Guest Blog: Five Fascinating Facts about Rumer Godden
Posted by interestingliterature
In this new guest blog post, Victoria Best puts the spotlight on Rumer Godden (1907-98), the prolific novelist who, among other things, gave her name to Rumer Willis, the actress daughter of Bruce Willis and Demi Moore, and to Rumer, the musician born Sarah Joyce…
1. Before she started writing, Rumer Godden ran a mixed race dancing school, the Peggy Godden School of Dance, in Calcutta. As a young woman Godden was known as ‘Peggy’ by her family, after he real first name, Margaret (Rumer was her middle name). The school was a success but considered scandalous and she received letters and phone calls from both the British and the Indian community, some outraged, others asking if they could hire the girls.
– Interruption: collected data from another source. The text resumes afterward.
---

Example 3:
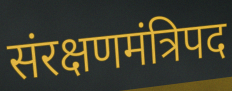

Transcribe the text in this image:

संरक्षणमंत्रिपद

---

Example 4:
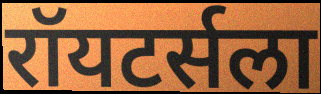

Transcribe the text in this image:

रॉयटर्सला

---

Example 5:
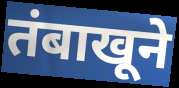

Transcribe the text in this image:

तंबाखूने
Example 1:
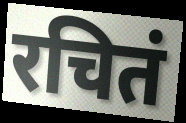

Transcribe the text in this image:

रचितं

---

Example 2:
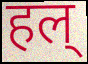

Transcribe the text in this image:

हल्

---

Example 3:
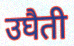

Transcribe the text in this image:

उघैती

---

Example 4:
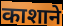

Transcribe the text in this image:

काशाने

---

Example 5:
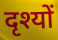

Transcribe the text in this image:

दृश्यों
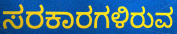
ಸರಕಾರಗಳಿರುವ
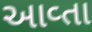
આવ્તા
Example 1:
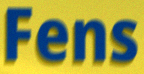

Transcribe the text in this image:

Fens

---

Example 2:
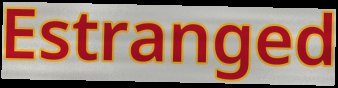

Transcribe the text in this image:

Estranged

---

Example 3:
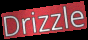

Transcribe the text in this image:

Drizzle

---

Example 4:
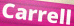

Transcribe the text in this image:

Carrell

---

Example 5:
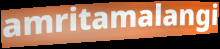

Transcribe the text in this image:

amritamalangi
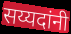
सय्यदांनी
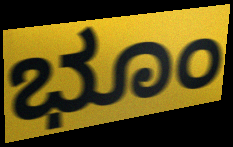
ಭೂಂ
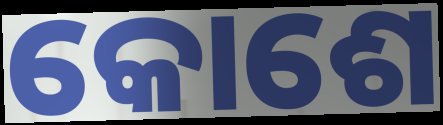
କୋଶେ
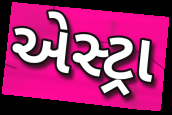
એસ્ટ્રા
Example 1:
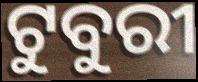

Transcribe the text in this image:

ଟୁବୁରୀ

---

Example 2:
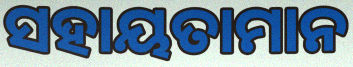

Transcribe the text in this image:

ସହାୟତାମାନ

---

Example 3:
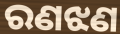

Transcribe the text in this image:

ରଣଝଣ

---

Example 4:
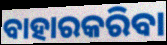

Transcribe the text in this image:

ବାହାରକରିବା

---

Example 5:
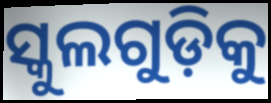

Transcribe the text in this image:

ସ୍କୁଲଗୁଡ଼ିକୁ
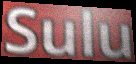
Sulu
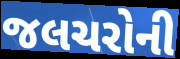
જલચરોની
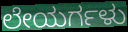
ಲೇಯರ್ಗಳು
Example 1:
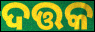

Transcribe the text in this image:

ଦତ୍ତକ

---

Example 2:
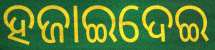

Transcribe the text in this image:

ହଜାଇଦେଇ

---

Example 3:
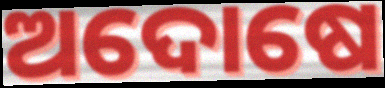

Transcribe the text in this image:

ଅଦୋଷେ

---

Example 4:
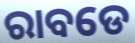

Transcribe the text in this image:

ରାବଡେ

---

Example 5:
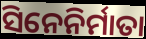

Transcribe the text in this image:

ସିନେନିର୍ମାତା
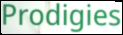
Prodigies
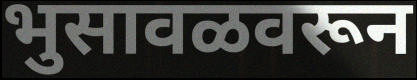
भुसावळवरून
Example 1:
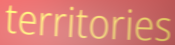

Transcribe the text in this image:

territories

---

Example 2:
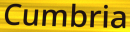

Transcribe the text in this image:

Cumbria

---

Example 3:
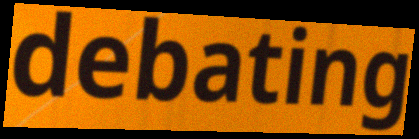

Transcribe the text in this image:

debating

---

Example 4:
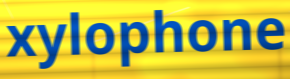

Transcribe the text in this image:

xylophone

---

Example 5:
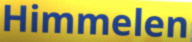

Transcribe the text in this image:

Himmelen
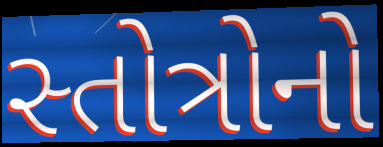
સ્તોત્રોનો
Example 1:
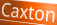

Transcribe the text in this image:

Caxton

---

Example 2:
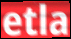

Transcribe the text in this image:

etla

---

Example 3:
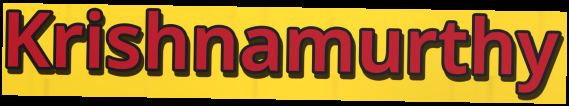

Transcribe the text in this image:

Krishnamurthy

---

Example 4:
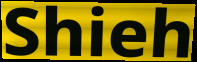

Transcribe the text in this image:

Shieh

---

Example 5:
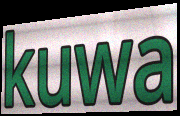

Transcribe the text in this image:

kuwa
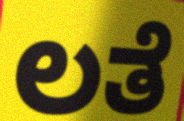
ಲತೆ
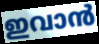
ഇവാൻ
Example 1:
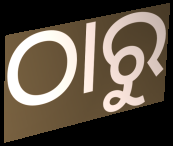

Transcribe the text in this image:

ଠାରୁ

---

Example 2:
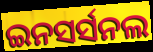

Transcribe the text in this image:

ଇନସର୍ସନଲ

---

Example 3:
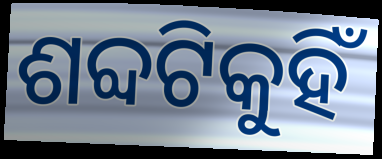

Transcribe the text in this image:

ଶବ୍ଦଟିକୁହିଁ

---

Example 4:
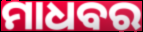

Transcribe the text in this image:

ମାଧବର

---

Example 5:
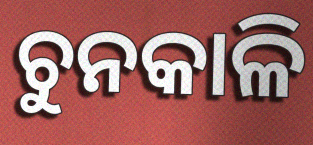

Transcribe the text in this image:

ଚୁନକାଳି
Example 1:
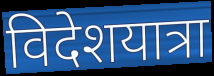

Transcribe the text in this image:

विदेशयात्रा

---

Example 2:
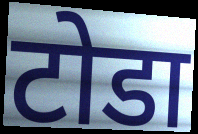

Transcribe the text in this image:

टोडा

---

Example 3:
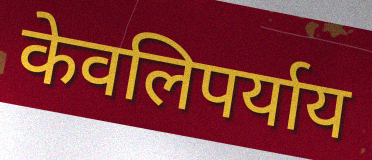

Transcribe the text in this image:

केवलिपर्याय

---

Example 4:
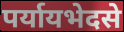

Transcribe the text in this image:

पर्यायभेदसे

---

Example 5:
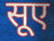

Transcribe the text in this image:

सूए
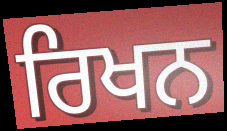
ਰਿਖਨ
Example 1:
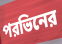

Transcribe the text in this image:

পরভিনের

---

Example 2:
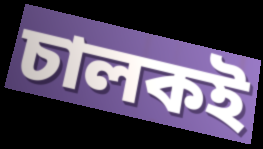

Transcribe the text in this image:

চালকই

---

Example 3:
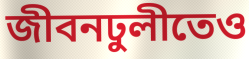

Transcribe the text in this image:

জীবনঢুলীতেও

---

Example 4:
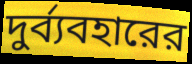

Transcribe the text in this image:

দুর্ব্যবহারের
2. Her first adult novel, Black Narcissus was a bestseller, but she ended up using the money to pay off her husband’s debts. He abandoned his family to join the army, leaving them in financial trouble after making a series of bad speculative investments.
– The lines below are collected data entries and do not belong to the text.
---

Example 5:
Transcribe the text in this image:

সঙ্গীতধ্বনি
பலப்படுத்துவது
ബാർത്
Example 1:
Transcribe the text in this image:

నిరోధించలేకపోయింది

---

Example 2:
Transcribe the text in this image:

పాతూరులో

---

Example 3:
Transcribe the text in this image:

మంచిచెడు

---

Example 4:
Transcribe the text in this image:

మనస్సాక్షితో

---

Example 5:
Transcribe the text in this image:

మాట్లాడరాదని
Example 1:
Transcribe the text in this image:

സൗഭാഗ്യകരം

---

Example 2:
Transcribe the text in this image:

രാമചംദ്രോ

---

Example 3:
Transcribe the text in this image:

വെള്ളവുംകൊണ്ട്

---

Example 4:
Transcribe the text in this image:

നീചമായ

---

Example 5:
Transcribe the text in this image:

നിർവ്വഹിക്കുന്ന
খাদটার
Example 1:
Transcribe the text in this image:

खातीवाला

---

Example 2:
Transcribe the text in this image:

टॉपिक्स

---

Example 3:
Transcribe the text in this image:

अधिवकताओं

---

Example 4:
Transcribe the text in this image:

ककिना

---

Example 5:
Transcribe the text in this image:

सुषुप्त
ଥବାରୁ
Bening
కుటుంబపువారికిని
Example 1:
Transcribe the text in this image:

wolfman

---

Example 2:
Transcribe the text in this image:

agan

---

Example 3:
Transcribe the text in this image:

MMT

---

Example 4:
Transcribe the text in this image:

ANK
3. Living in remote Kashmir with her children and a friend, the family suffered attempted poisoning at the hands of their homicidal cook who put ground glass and opium in their food. Fortunately only the family dog died at his hands – ‘life has been like an Agatha Christie’ she wrote to her sister, Jon (her sister’s real name was the rather marvellous Winsome Ruth Key Godden, but she wrote under the name Jon Godden).
4. With her second husband she lived for a few years at the end of the 1960s in Lamb House in Rye. This was formerly the home of Henry James, E. F. Benson and Montgomery Hyde.
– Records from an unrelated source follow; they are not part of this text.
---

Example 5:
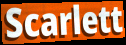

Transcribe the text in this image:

Scarlett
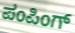
ಪಂಪಿಂಗ್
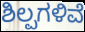
ಶಿಲ್ಪಗಳಿವೆ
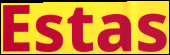
Estas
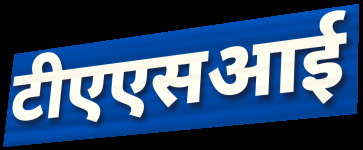
टीएएसआई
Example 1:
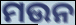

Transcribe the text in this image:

ମଉନ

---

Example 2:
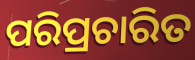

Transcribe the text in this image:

ପରିପ୍ରଚାରିତ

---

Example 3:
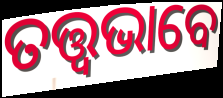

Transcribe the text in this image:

ତତ୍ତ୍ଵଭାବେ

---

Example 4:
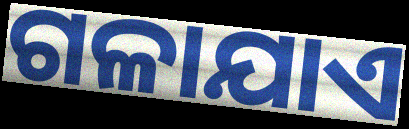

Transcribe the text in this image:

ଗଳାଯାଏ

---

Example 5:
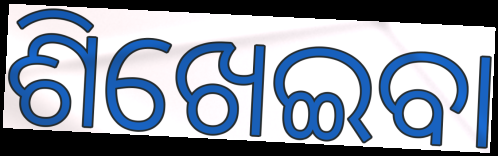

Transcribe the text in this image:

ଶିଖେଇବା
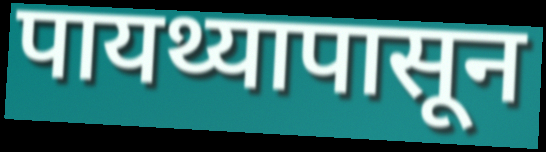
पायथ्यापासून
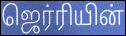
ஜெர்ரியின்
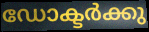
ഡോക്ടർക്കു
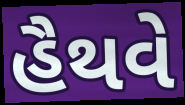
હૈથવે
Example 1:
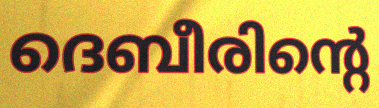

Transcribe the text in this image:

ദെബീരിന്റെ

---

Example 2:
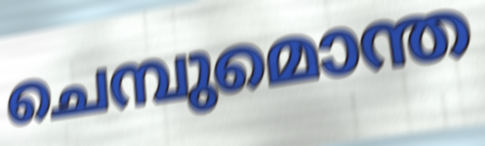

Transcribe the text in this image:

ചെമ്പുമൊന്ത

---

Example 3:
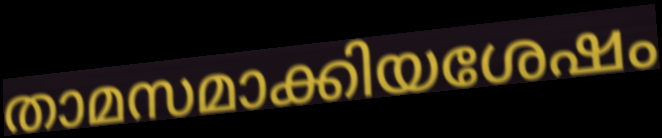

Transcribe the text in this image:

താമസമാക്കിയശേഷം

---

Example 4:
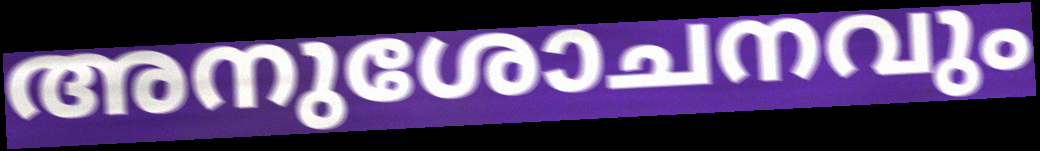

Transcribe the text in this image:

5. Two books made a significant impact on Rumer Godden’s life: A Passage to India by E. M. Forster, which brought her alive to the injustices in India and Austen’s Pride and Prejudice. ‘I don’t think I ever fell for any real man, not after Mr Darcy in Pride and Prejudice,’ she once said. ‘I’ve read the book over a dozen times and every time I fall in love with Darcy. I loved him far better than my own husbands.’